If you have to search 62,000 log files for a specific string what’s the best way to do it? This will not work:
# zgrep string www1*/apache2/fordodone.com/201*/*/*/*error*.log.gz
Because shell
will expand the list, there will be too many arguments for zgrep
to process.
Instead use find
to find the list of logfiles. You could redirect to a file, then run a forloop
on each one, but we can just use -exec
with find
to run commands on the log files as we find them. This is nice, because you can process the files, and have output as it chugs along. Either of these works:
# find www1*/apache2/fordodone.com/201*/*/*/ -name '*error*.log.gz' -exec zgrep string {} \;
# find www1*/apache2/fordodone.com/201*/*/*/ -name '*error*.log.gz' -exec sh -c 'zgrep string $0' {} \;
In my head it sounds something like this: “find the files in the matching directories, that are named like ‘*error*.log.gz’, and as you find them, execute a command on them. The command is a new shell command to zgrep
for the string in the file you just found.”
The first one works fine, BUT if you need to pipe
your zgrep
or whatever to some other command you need to execute a sub shell for that.
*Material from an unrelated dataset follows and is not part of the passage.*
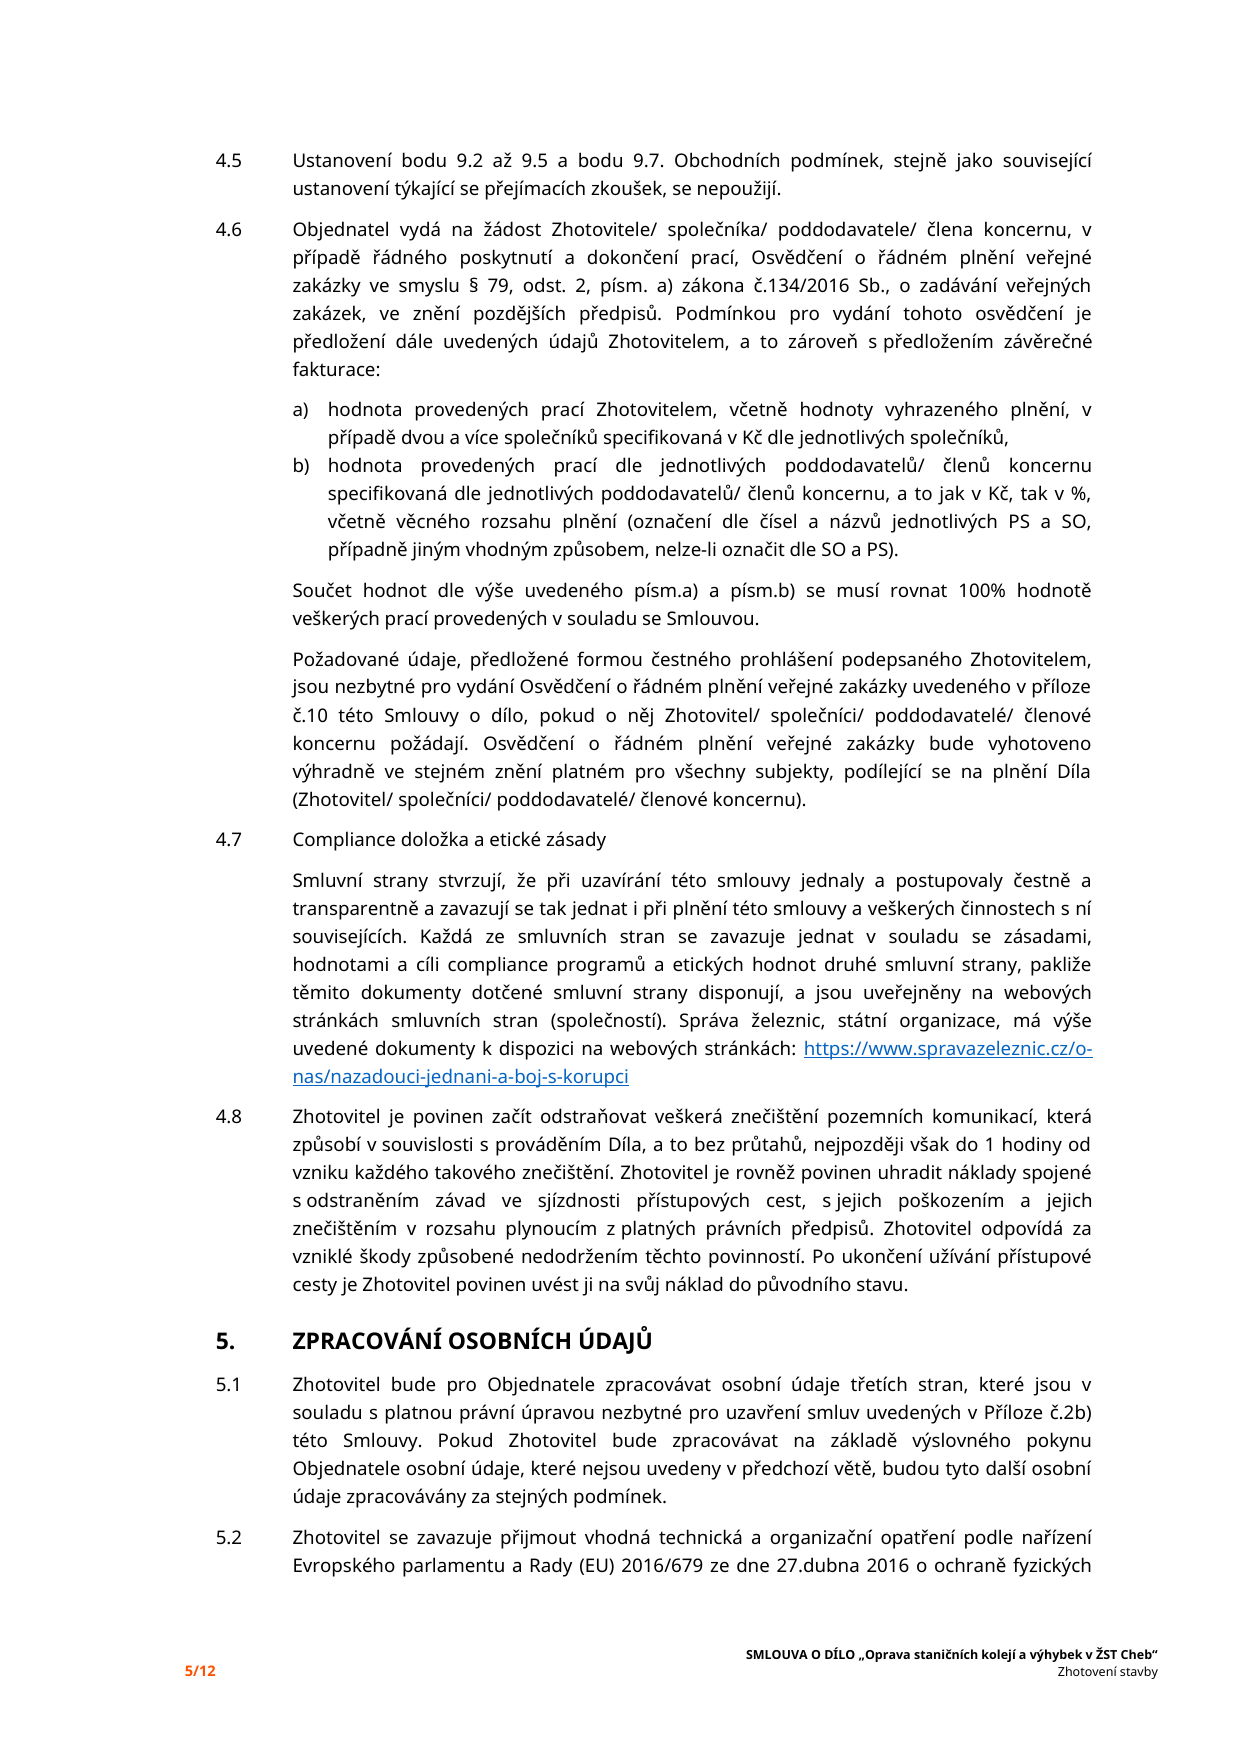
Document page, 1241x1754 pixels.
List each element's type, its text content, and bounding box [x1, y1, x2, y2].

## do sed substitution after
-exec sh -c 'zgrep string $0 | sed -e \'s/A/B/g\'' {} \;
## read backwards and find first (aka last) occurrence
-exec sh -c 'zcat $0 | tac | grep -m1 string' {} \;
Always use single quotes for the subshell command sh -c
, becuase you don’t want the current shell to interpret it, but pass the $0
as a literal so that the subshell can interpret it. The $0
in the subshell refers to the FIRST argument it is passed, which in this case is {}
, or the file that find has currently found.